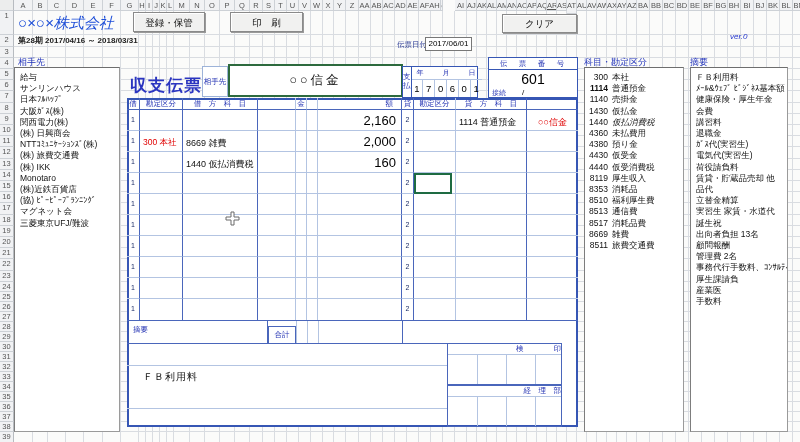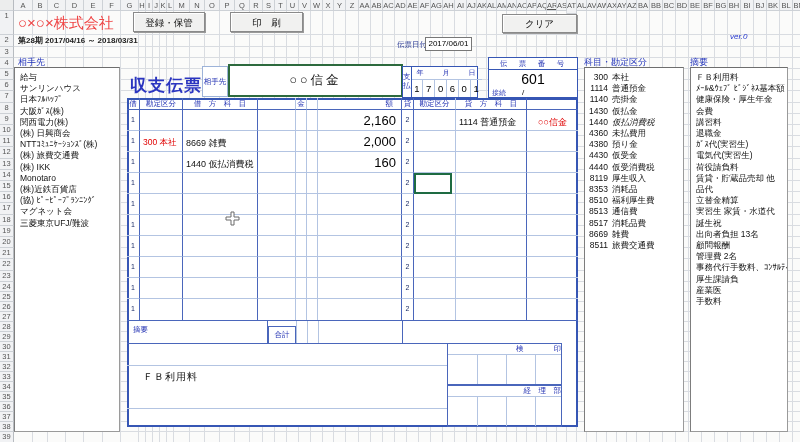--- a/index.html
+++ b/index.html
@@ -65,21 +65,21 @@
   #active-cell{border:2px solid #1e6b42;z-index:5;}
   #cursor{position:absolute;z-index:10;}
   .smalltext{font-size:8px;color:#222;z-index:3;white-space:nowrap;}
 </style>
 </head>
 <body>
 
 <div id="sheet">
   <div id="corner" class="abs" style="left:0;top:0;width:14px;height:11px;"></div>
 
-  <div class="abs" id="company" style="left:18px;top:11px;height:24px;font-size:15px;color:#ef4444;line-height:24px;z-index:3;white-space:nowrap;">○×○×株式会社</div>
+  <div class="abs" id="company" style="left:18px;top:11px;height:24px;font-size:15px;color:#1d4ed8;line-height:24px;z-index:3;white-space:nowrap;font-style:italic;">○×○×株式会社</div>
   <div class="abs btn" style="left:133px;top:12px;width:72px;height:20px;line-height:19px;">登録・保管</div>
   <div class="abs btn" style="left:230px;top:12px;width:73px;height:20px;line-height:19px;">印　刷</div>
   <div class="abs btn" style="left:502px;top:14px;width:75px;height:19px;line-height:18px;">クリア</div>
   <div class="abs smalltext" style="left:18px;top:35px;font-weight:bold;">第28期 2017/04/16 ～ 2018/03/31</div>
   <div class="abs" style="left:730px;top:32px;width:62px;font-size:8px;font-style:italic;color:#2233cc;text-align:left;z-index:3;">ver.0</div>
 
   <div class="abs" style="left:397px;top:40px;font-size:7.5px;color:#1a2b8c;z-index:3;white-space:nowrap;">伝票日付</div>
   <div class="abs" style="left:425px;top:37px;width:47px;height:14px;background:#fff;border:1px solid #777;font-size:8px;text-align:center;line-height:12px;z-index:3;">2017/06/01</div>
 
   <div class="abs ptitle" style="left:18px;top:56px;">相手先</div>
@@ -103,21 +103,21 @@
   </div>
 
   <div class="abs ptitle" style="left:584px;top:56px;">科目・勘定区分</div>
   <div class="abs panelbox" id="accounts-box" style="left:584px;top:67px;width:100px;height:365px;">
     <div id="accounts-list" style="padding-top:4px;">
         <div class="litem acc">
           <div class="code" style="position: static;">300</div>
           <div class="aname" style="position: static;">本社</div>
         </div>
         <div class="litem acc">
-          <div class="code" style="position: static;">1114</div>
+          <div class="code" style="position: static; font-weight: bold;">1114</div>
           <div class="aname" style="position: static;">普通預金</div>
         </div>
         <div class="litem acc">
           <div class="code" style="position: static;">1140</div>
           <div class="aname" style="position: static;">売掛金</div>
         </div>
         <div class="litem acc">
           <div class="code" style="position: static;">1430</div>
           <div class="aname" style="position: static;">仮払金</div>
         </div>
@@ -446,21 +446,21 @@
     <div class="colhdr" style="left: 383px; top: 0px; width: 12px; height: 11px;">AC</div>
     <div class="vgrid" style="left: 394px; top: 11px; width: 1px; height: 431px;"></div>
     <div class="colhdr" style="left: 395px; top: 0px; width: 12px; height: 11px;">AD</div>
     <div class="vgrid" style="left: 406px; top: 11px; width: 1px; height: 431px;"></div>
     <div class="colhdr" style="left: 407px; top: 0px; width: 12px; height: 11px;">AE</div>
     <div class="vgrid" style="left: 418px; top: 11px; width: 1px; height: 431px;"></div>
     <div class="colhdr" style="left: 419px; top: 0px; width: 12px; height: 11px;">AF</div>
     <div class="vgrid" style="left: 430px; top: 11px; width: 1px; height: 431px;"></div>
     <div class="colhdr" style="left: 431px; top: 0px; width: 12px; height: 11px;">AG</div>
     <div class="vgrid" style="left: 442px; top: 11px; width: 1px; height: 431px;"></div>
-    <div class="colhdr" style="left: 443px; top: 0px; width: 12px; height: 11px;">AH</div>
+    <div class="colhdr" style="left: 429px; top: 0px; width: 12px; height: 11px;">AH</div>
     <div class="vgrid" style="left: 454px; top: 11px; width: 1px; height: 431px;"></div>
     <div class="colhdr" style="left: 455px; top: 0px; width: 12px; height: 11px;">AI</div>
     <div class="vgrid" style="left: 466px; top: 11px; width: 1px; height: 431px;"></div>
     <div class="colhdr" style="left: 467px; top: 0px; width: 10px; height: 11px;">AJ</div>
     <div class="vgrid" style="left: 476px; top: 11px; width: 1px; height: 431px;"></div>
     <div class="colhdr" style="left: 477px; top: 0px; width: 10px; height: 11px;">AK</div>
     <div class="vgrid" style="left: 486px; top: 11px; width: 1px; height: 431px;"></div>
     <div class="colhdr" style="left: 487px; top: 0px; width: 10px; height: 11px;">AL</div>
     <div class="vgrid" style="left: 496px; top: 11px; width: 1px; height: 431px;"></div>
     <div class="colhdr" style="left: 497px; top: 0px; width: 10px; height: 11px;">AM</div>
+++++
Which lines of the records above hold the word "white"? Copy each one out.

Response to the exercise -
   .smalltext{font-size:8px;color:#222;z-index:3;white-space:nowrap;}
-  <div class="abs" id="company" style="left:18px;top:11px;height:24px;font-size:15px;color:#ef4444;line-height:24px;z-index:3;white-space:nowrap;">○×○×株式会社</div>
+  <div class="abs" id="company" style="left:18px;top:11px;height:24px;font-size:15px;color:#1d4ed8;line-height:24px;z-index:3;white-space:nowrap;font-style:italic;">○×○×株式会社</div>
   <div class="abs" style="left:397px;top:40px;font-size:7.5px;color:#1a2b8c;z-index:3;white-space:nowrap;">伝票日付</div>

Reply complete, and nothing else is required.